Brandt’s cormorants are seabirds native to the Pacific coast. They’re black and sleek, with long necks, oval bodies, and bright blue chins. The oldest recorded Brandt’s cormorant was seventeen years of age, a relatively long lifespan for a bird species. A recent study of these birds has provided new information about the effects of climate change on this long-lived marine species and potentially others as well. For decades their population has been monitored in the Farallon Islands just off the shores of San Francisco, providing valuable information about ocean conditions, local fisheries and the community of the island wildlife refuge.

“Since we have that kind of data, we were able to understand that [the cormorants] tend to respond pretty quickly to things like El Niño conditions, which are really broad, large-scale patterns that influence the whole globe,” said Annie Schmidt, the lead author and a former doctoral student at UC Davis currently working for Point Blue Conservation Science. “And because they respond really sensitively to those conditions, you can tell a lot about how El Niño is affecting the ecosystems here in California.”

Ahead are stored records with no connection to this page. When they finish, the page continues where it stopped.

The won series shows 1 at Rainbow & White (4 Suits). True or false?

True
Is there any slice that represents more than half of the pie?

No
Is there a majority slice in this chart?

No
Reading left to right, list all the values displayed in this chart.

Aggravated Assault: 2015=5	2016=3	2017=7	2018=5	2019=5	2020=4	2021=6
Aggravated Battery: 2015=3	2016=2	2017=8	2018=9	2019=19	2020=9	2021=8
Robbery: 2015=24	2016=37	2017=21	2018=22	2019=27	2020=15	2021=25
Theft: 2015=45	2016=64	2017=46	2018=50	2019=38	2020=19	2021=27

The El Niño-Southern Oscillation is a periodic fluctuation in winds and surface temperature that occurs over the eastern Pacific Ocean. The warm phase, El Niño, pushes warm water to the surface along the Pacific coast, and is followed by a cooler phase called La Niña, which pulls up colder waters. Biological activity tends to decrease during El Niño, resulting in less food, less breeding and lower adult survival. Climate change may alter the current fluctuation.

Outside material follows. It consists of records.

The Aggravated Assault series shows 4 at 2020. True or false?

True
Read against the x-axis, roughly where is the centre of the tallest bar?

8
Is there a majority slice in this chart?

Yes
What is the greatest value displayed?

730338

“There are sound papers and more coming out all the time that predict ENSO cycles will likely increase in intensity and frequency, probably too fast for many marine wildlife populations to adapt,” said Daniel Anderson, a professor emeritus of Wildlife Biology at UC Davis, in an email interview. “Each [seabird] species has its particular ecological ‘strengths’ and/or ‘weaknesses’ that contribute to their vulnerability for population decline or increase. But whole marine ecosystems are at risk, of which seabirds are part.”


Schmidt and her colleagues took various predictions for future changes in ENSO frequency and applied them to population models for Brandt’s cormorant. These models looked at population abundance, variation in recruitment and extinction probabilities for several potential ENSO patterns.

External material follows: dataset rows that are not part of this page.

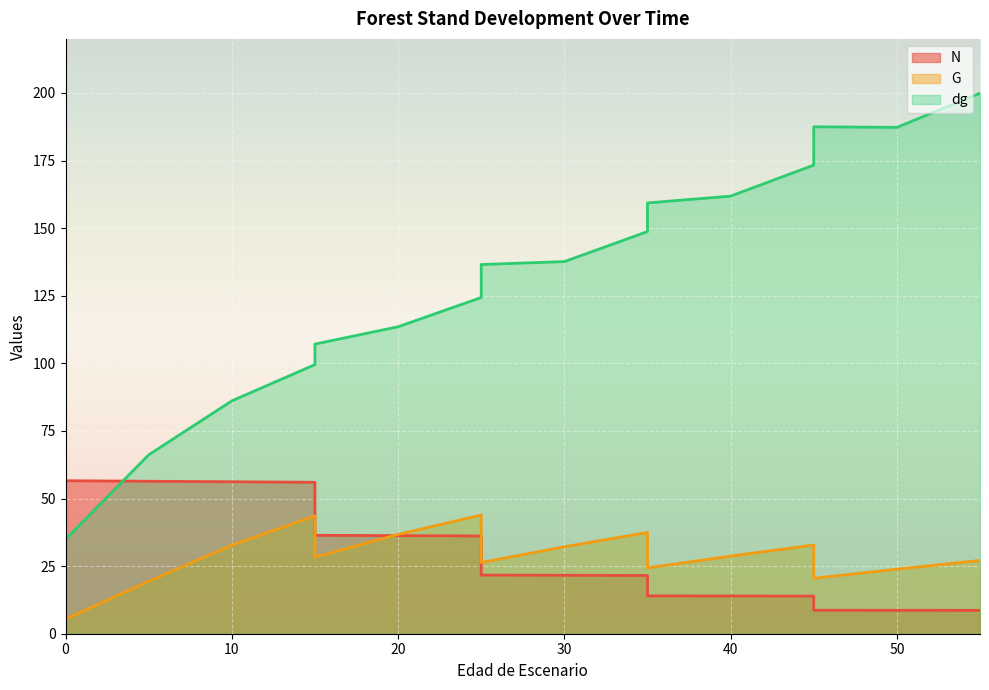

Where is N nearest to the value 32?

25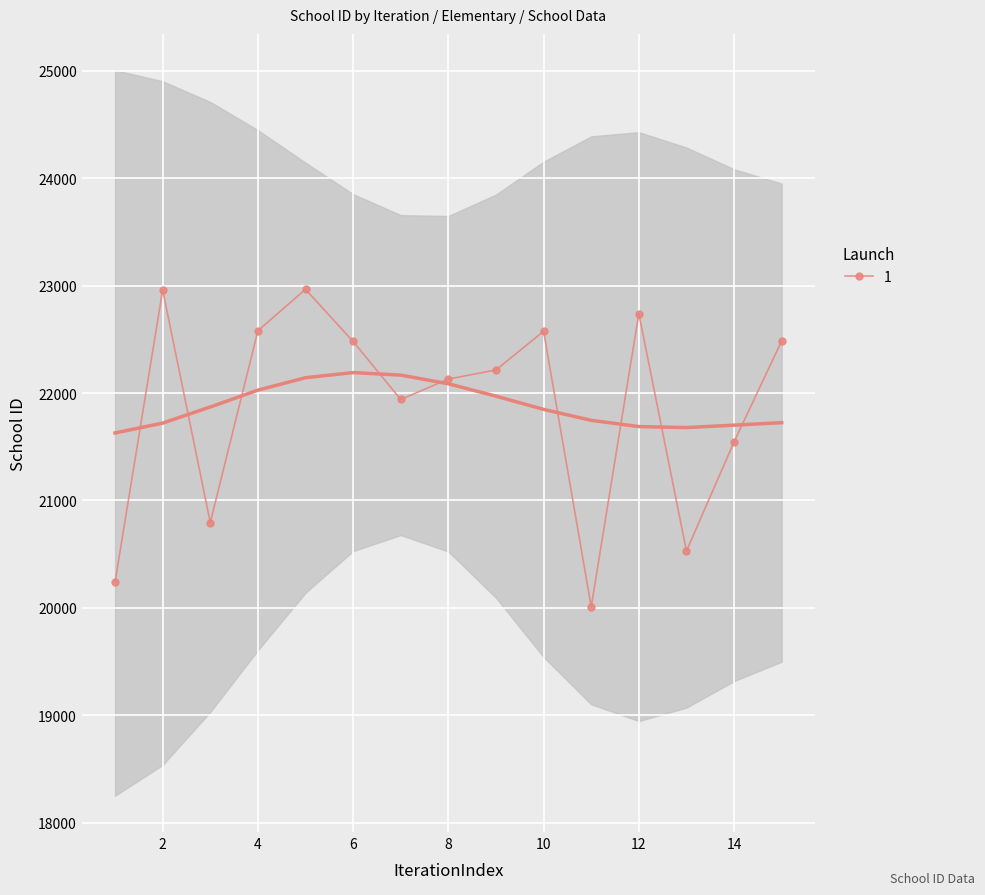

What is the sum of all values?

328190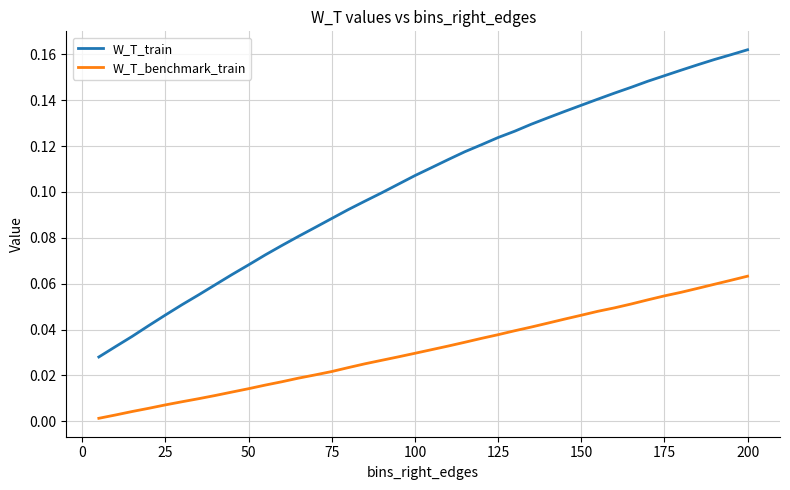

Which series has the widest spread of values?

W_T_train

“The basic thing that makes populations susceptible to extinction is being held down at a low level for a long period of time,” said Louis Botsford, a co-author and professor emeritus of the Department of Wildlife, Fish, and Conservation Biology at UC Davis. “Imagine a species that only lived for one year. If it only lived for one year, then if it appears during one of these low periods, it’ll go extinct. […] The cormorant, on the other hand — its lifetime spreads over seventeen or twenty years or something like that. Its reproduction occurs over a combination of ups and downs. This does cause fluctuations in the number of young, which, when they join the adult populations, do cause some fluctuations in the adult populations, but not as much as a shorter-lived species would.”

Overall, increasing ENSO frequency appeared to benefit the long-lived species in all three categories. It is not certain that the frequency will actually increase as La Niña is still not yet well understood, and climate change predictions are highly variable. However, other long-lived marine populations with similar reproductive patterns — in other words, species with similar life histories or sensitivity to ENSO  — may be better understood at a population level by incorporating these models.


“I think the main thing we’re hoping to come out of this is that people think about including the frequency of both good and bad — for lack of a better term — events in their population forecasting,” Schmidt said. “Often if people are trying to predict how a population will respond to future climate change, they might predict how it will respond to changes in the mean conditions. So let’s say your average temperature is warmer or cooler or whatever the case may be. Or they might predict how it would respond to more extreme conditions, but people have not often considered frequencies. So how often good and bad years are alternating, when they’re trying to predict how a species will persist in the future, it turns out is pretty important.”